**DATA EXTRACTS**
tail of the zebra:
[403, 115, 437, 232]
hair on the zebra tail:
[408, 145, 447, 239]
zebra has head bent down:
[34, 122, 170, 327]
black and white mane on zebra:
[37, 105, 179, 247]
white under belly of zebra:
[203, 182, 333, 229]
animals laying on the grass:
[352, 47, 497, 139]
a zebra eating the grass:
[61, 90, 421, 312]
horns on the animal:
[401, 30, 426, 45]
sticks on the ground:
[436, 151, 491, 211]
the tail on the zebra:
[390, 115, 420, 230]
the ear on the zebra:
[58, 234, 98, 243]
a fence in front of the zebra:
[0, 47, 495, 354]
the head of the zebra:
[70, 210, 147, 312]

==

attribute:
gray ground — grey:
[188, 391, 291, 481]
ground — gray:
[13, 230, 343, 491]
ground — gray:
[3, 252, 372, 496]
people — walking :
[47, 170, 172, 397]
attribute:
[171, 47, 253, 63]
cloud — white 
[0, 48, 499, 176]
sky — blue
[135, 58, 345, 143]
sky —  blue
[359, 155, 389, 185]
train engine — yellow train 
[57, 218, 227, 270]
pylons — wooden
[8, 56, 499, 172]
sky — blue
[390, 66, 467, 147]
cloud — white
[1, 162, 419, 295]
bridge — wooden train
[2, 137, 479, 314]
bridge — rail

**TASK TO COMPLETE**
Print verbatim the lines of the listing between the line containing "animals laying on" and the line containing "[0, 47, 495, 354]", both lines included.

**SOLUTION**
animals laying on the grass:
[352, 47, 497, 139]
a zebra eating the grass:
[61, 90, 421, 312]
horns on the animal:
[401, 30, 426, 45]
sticks on the ground:
[436, 151, 491, 211]
the tail on the zebra:
[390, 115, 420, 230]
the ear on the zebra:
[58, 234, 98, 243]
a fence in front of the zebra:
[0, 47, 495, 354]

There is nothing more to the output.